> **Exercise**: Reproduce the listing below without alteration, from its first line through the line containing "collectors: D. E. Breedlove & P. Raven", both ends included.

[Recorded data]

▶

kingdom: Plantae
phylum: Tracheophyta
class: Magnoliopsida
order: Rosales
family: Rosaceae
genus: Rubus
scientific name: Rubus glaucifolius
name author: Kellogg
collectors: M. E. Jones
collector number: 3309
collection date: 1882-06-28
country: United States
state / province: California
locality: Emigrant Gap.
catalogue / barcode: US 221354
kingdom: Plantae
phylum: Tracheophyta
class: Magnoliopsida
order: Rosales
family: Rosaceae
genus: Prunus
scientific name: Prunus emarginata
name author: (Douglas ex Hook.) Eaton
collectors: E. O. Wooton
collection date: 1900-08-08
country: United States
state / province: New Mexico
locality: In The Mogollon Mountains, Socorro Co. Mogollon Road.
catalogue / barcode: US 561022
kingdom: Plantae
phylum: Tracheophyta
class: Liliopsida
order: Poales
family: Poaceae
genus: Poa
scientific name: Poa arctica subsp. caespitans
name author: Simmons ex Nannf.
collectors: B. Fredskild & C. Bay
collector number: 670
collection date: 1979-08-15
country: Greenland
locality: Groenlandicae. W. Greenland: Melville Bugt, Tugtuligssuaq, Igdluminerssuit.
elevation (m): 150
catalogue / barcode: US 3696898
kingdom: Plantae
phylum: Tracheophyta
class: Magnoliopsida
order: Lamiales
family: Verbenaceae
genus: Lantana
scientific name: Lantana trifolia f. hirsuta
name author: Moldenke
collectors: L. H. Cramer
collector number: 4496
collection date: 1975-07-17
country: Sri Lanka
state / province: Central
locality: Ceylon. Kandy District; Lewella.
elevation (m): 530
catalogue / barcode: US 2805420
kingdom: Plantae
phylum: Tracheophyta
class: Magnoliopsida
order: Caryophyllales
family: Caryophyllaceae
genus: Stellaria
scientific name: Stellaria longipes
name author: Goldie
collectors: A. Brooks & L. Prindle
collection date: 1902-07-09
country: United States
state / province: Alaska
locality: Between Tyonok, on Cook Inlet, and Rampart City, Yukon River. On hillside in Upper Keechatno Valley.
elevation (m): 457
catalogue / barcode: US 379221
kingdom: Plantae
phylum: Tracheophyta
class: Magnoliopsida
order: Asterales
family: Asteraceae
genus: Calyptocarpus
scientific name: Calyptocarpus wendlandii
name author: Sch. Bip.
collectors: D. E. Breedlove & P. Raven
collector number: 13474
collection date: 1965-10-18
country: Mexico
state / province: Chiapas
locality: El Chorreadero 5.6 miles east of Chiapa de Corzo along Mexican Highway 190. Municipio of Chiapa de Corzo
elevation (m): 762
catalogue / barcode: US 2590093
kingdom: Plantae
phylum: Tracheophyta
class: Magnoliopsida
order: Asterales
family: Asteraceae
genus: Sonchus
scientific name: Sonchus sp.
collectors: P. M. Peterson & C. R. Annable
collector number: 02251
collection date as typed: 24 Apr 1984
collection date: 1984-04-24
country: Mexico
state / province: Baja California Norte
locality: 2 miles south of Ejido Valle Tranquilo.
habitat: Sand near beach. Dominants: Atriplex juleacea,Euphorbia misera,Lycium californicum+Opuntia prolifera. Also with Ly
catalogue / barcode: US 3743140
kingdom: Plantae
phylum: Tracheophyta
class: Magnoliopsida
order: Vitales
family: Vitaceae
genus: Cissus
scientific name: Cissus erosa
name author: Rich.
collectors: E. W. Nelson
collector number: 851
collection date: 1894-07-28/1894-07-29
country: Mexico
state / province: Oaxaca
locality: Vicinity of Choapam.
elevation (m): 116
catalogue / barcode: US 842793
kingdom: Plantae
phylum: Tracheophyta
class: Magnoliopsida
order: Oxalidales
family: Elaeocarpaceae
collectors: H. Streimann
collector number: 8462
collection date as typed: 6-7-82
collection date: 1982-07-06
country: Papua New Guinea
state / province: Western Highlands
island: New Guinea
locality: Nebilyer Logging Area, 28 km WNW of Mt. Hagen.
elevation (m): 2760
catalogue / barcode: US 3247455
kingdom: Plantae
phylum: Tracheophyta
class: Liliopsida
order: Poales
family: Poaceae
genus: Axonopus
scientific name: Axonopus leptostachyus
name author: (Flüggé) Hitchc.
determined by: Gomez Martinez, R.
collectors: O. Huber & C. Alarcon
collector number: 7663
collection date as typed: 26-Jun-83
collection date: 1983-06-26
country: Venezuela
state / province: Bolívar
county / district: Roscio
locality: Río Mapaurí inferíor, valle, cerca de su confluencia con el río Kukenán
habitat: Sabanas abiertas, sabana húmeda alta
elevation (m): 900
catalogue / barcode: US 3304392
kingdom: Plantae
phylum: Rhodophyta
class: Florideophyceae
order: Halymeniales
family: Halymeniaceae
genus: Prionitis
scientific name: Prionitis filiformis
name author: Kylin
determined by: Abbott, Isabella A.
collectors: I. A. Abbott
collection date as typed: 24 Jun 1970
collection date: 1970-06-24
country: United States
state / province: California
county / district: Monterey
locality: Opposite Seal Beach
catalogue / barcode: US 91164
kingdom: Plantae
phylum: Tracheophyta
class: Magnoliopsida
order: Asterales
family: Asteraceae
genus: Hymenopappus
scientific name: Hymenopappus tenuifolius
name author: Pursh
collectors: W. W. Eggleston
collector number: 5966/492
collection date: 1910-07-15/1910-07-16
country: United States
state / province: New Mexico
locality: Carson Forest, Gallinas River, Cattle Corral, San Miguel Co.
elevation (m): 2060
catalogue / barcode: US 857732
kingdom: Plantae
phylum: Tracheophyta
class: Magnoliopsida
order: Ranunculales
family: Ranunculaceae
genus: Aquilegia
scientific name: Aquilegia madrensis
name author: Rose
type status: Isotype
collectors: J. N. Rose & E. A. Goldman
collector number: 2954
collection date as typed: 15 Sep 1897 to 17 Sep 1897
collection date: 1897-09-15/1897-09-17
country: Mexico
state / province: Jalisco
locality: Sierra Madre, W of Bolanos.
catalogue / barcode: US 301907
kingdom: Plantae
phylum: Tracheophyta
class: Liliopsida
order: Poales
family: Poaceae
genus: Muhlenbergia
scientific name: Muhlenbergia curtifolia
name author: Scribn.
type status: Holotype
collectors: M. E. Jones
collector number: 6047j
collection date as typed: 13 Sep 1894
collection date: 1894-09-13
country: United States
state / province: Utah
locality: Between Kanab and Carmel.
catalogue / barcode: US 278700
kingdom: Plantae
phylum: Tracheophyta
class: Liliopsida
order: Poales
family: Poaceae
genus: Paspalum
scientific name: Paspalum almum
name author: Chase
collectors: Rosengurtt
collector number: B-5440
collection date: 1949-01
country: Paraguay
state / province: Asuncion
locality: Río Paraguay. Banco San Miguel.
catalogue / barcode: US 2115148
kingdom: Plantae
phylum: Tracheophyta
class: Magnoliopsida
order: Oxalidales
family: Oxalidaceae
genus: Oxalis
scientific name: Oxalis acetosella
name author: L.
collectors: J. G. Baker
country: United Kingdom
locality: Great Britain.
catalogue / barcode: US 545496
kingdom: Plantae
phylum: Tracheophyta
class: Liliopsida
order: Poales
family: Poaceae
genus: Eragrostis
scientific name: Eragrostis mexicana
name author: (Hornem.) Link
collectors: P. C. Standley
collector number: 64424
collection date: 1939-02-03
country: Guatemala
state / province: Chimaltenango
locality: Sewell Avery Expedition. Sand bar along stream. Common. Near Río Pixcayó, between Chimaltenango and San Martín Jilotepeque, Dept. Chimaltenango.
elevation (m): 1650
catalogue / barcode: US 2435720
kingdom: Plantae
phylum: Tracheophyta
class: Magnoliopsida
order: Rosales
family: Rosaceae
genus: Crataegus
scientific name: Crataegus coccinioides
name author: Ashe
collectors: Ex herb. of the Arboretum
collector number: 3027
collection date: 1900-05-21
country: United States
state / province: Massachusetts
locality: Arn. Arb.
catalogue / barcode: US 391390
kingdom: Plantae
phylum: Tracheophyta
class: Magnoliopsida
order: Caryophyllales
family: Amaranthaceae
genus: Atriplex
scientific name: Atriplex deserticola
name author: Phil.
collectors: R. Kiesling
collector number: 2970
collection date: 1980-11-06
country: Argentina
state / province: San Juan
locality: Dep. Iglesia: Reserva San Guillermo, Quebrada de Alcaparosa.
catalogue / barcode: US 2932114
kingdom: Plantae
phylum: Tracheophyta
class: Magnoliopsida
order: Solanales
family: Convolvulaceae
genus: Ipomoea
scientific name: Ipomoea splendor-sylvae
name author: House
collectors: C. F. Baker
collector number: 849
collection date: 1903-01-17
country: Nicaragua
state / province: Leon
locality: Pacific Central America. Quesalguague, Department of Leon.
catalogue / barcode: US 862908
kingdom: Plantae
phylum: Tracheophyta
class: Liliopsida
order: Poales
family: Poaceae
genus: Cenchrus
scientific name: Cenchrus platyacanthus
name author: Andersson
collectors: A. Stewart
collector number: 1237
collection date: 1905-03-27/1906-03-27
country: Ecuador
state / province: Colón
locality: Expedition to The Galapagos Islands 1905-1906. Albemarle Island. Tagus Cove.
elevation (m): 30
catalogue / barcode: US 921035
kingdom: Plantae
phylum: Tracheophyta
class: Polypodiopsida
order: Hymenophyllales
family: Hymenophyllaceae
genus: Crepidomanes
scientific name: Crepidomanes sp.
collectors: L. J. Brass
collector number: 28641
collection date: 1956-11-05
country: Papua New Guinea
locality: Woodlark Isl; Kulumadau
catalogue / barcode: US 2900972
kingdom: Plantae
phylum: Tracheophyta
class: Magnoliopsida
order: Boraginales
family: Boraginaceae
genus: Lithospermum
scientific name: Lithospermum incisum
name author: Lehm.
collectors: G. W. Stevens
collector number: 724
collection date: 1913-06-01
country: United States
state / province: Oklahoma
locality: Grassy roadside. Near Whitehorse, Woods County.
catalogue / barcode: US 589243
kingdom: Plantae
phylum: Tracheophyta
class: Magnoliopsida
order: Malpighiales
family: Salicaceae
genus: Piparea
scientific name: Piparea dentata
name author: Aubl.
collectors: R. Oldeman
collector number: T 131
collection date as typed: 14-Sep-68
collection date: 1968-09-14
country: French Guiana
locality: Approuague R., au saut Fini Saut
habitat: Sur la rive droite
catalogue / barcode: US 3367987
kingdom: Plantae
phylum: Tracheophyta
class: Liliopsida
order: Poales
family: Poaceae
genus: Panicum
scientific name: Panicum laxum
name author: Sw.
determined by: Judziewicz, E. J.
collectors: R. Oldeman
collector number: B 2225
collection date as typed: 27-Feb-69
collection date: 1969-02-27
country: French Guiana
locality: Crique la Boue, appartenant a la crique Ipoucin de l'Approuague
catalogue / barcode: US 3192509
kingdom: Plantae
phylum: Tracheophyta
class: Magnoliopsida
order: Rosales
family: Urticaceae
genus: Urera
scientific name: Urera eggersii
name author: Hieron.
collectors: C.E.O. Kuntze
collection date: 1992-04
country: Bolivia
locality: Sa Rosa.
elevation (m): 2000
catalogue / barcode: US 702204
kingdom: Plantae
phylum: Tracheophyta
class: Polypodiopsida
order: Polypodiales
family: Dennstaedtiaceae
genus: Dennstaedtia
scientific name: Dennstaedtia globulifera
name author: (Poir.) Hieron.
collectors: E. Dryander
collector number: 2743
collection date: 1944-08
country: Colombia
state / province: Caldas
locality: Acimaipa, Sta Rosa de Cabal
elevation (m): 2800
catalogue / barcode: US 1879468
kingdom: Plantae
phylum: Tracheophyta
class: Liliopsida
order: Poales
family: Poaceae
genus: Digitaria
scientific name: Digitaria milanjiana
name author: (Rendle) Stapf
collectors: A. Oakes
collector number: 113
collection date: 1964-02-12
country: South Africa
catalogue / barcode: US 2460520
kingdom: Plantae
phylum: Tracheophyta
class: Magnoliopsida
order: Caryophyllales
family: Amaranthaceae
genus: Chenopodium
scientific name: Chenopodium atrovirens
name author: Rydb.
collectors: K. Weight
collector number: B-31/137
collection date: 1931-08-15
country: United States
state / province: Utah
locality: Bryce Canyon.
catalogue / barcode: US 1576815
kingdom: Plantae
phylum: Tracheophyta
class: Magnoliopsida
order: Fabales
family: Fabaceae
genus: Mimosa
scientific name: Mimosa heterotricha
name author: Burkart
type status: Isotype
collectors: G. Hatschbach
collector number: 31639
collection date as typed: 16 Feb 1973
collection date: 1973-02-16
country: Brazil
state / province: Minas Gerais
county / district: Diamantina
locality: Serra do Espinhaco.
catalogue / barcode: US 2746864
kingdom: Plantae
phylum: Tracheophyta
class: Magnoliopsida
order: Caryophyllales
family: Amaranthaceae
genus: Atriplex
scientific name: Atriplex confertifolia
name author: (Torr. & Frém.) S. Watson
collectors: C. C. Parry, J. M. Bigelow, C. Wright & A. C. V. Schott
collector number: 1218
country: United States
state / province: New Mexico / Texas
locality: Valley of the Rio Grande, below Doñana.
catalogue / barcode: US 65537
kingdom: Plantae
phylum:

◀

> **Problem solution**:
kingdom: Plantae
phylum: Tracheophyta
class: Magnoliopsida
order: Rosales
family: Rosaceae
genus: Rubus
scientific name: Rubus glaucifolius
name author: Kellogg
collectors: M. E. Jones
collector number: 3309
collection date: 1882-06-28
country: United States
state / province: California
locality: Emigrant Gap.
catalogue / barcode: US 221354
kingdom: Plantae
phylum: Tracheophyta
class: Magnoliopsida
order: Rosales
family: Rosaceae
genus: Prunus
scientific name: Prunus emarginata
name author: (Douglas ex Hook.) Eaton
collectors: E. O. Wooton
collection date: 1900-08-08
country: United States
state / province: New Mexico
locality: In The Mogollon Mountains, Socorro Co. Mogollon Road.
catalogue / barcode: US 561022
kingdom: Plantae
phylum: Tracheophyta
class: Liliopsida
order: Poales
family: Poaceae
genus: Poa
scientific name: Poa arctica subsp. caespitans
name author: Simmons ex Nannf.
collectors: B. Fredskild & C. Bay
collector number: 670
collection date: 1979-08-15
country: Greenland
locality: Groenlandicae. W. Greenland: Melville Bugt, Tugtuligssuaq, Igdluminerssuit.
elevation (m): 150
catalogue / barcode: US 3696898
kingdom: Plantae
phylum: Tracheophyta
class: Magnoliopsida
order: Lamiales
family: Verbenaceae
genus: Lantana
scientific name: Lantana trifolia f. hirsuta
name author: Moldenke
collectors: L. H. Cramer
collector number: 4496
collection date: 1975-07-17
country: Sri Lanka
state / province: Central
locality: Ceylon. Kandy District; Lewella.
elevation (m): 530
catalogue / barcode: US 2805420
kingdom: Plantae
phylum: Tracheophyta
class: Magnoliopsida
order: Caryophyllales
family: Caryophyllaceae
genus: Stellaria
scientific name: Stellaria longipes
name author: Goldie
collectors: A. Brooks & L. Prindle
collection date: 1902-07-09
country: United States
state / province: Alaska
locality: Between Tyonok, on Cook Inlet, and Rampart City, Yukon River. On hillside in Upper Keechatno Valley.
elevation (m): 457
catalogue / barcode: US 379221
kingdom: Plantae
phylum: Tracheophyta
class: Magnoliopsida
order: Asterales
family: Asteraceae
genus: Calyptocarpus
scientific name: Calyptocarpus wendlandii
name author: Sch. Bip.
collectors: D. E. Breedlove & P. Raven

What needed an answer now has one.